Go through the listing and write out all of it exactly.

[Outline records]
>> begin

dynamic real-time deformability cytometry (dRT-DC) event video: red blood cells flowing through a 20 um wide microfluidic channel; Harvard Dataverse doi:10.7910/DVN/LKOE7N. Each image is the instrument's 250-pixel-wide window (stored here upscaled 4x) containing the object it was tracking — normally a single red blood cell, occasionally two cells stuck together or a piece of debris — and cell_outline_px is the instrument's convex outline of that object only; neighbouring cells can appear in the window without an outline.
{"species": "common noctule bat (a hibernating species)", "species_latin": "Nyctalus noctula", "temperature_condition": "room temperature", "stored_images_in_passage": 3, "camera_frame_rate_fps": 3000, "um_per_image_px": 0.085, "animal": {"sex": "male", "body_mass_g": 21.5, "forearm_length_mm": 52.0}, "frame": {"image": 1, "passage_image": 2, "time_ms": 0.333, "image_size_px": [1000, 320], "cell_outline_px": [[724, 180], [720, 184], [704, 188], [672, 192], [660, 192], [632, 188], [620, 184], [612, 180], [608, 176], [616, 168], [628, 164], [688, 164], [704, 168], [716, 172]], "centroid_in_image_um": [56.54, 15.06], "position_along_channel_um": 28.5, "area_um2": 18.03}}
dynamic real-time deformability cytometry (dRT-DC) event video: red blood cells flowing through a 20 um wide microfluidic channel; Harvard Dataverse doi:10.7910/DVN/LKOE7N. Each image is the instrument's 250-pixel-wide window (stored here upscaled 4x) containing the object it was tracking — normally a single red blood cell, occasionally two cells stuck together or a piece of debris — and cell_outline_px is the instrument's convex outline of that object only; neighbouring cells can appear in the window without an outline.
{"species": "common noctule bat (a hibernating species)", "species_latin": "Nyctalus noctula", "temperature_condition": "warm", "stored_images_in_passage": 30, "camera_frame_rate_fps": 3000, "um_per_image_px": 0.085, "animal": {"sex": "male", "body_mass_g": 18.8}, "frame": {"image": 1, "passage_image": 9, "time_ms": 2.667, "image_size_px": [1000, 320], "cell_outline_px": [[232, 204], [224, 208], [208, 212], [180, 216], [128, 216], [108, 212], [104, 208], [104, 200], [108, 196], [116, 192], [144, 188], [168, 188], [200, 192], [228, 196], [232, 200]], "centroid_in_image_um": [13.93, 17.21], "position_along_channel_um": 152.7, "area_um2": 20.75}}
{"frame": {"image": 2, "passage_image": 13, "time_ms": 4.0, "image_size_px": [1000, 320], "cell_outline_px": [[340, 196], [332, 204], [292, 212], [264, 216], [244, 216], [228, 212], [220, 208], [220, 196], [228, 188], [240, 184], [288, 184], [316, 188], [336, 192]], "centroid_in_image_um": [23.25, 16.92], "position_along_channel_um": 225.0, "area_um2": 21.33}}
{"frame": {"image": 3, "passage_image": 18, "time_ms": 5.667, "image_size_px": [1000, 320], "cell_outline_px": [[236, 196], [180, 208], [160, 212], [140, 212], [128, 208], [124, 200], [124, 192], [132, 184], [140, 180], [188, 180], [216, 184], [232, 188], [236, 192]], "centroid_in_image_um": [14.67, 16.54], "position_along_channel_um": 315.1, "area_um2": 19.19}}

>> end

## RIGHT ANSWER
dynamic real-time deformability cytometry (dRT-DC) event video: red blood cells flowing through a 20 um wide microfluidic channel; Harvard Dataverse doi:10.7910/DVN/LKOE7N. Each image is the instrument's 250-pixel-wide window (stored here upscaled 4x) containing the object it was tracking — normally a single red blood cell, occasionally two cells stuck together or a piece of debris — and cell_outline_px is the instrument's convex outline of that object only; neighbouring cells can appear in the window without an outline.
{"species": "common noctule bat (a hibernating species)", "species_latin": "Nyctalus noctula", "temperature_condition": "room temperature", "stored_images_in_passage": 3, "camera_frame_rate_fps": 3000, "um_per_image_px": 0.085, "animal": {"sex": "male", "body_mass_g": 21.5, "forearm_length_mm": 52.0}, "frame": {"image": 1, "passage_image": 2, "time_ms": 0.333, "image_size_px": [1000, 320], "cell_outline_px": [[724, 180], [720, 184], [704, 188], [672, 192], [660, 192], [632, 188], [620, 184], [612, 180], [608, 176], [616, 168], [628, 164], [688, 164], [704, 168], [716, 172]], "centroid_in_image_um": [56.54, 15.06], "position_along_channel_um": 28.5, "area_um2": 18.03}}
dynamic real-time deformability cytometry (dRT-DC) event video: red blood cells flowing through a 20 um wide microfluidic channel; Harvard Dataverse doi:10.7910/DVN/LKOE7N. Each image is the instrument's 250-pixel-wide window (stored here upscaled 4x) containing the object it was tracking — normally a single red blood cell, occasionally two cells stuck together or a piece of debris — and cell_outline_px is the instrument's convex outline of that object only; neighbouring cells can appear in the window without an outline.
{"species": "common noctule bat (a hibernating species)", "species_latin": "Nyctalus noctula", "temperature_condition": "warm", "stored_images_in_passage": 30, "camera_frame_rate_fps": 3000, "um_per_image_px": 0.085, "animal": {"sex": "male", "body_mass_g": 18.8}, "frame": {"image": 1, "passage_image": 9, "time_ms": 2.667, "image_size_px": [1000, 320], "cell_outline_px": [[232, 204], [224, 208], [208, 212], [180, 216], [128, 216], [108, 212], [104, 208], [104, 200], [108, 196], [116, 192], [144, 188], [168, 188], [200, 192], [228, 196], [232, 200]], "centroid_in_image_um": [13.93, 17.21], "position_along_channel_um": 152.7, "area_um2": 20.75}}
{"frame": {"image": 2, "passage_image": 13, "time_ms": 4.0, "image_size_px": [1000, 320], "cell_outline_px": [[340, 196], [332, 204], [292, 212], [264, 216], [244, 216], [228, 212], [220, 208], [220, 196], [228, 188], [240, 184], [288, 184], [316, 188], [336, 192]], "centroid_in_image_um": [23.25, 16.92], "position_along_channel_um": 225.0, "area_um2": 21.33}}
{"frame": {"image": 3, "passage_image": 18, "time_ms": 5.667, "image_size_px": [1000, 320], "cell_outline_px": [[236, 196], [180, 208], [160, 212], [140, 212], [128, 208], [124, 200], [124, 192], [132, 184], [140, 180], [188, 180], [216, 184], [232, 188], [236, 192]], "centroid_in_image_um": [14.67, 16.54], "position_along_channel_um": 315.1, "area_um2": 19.19}}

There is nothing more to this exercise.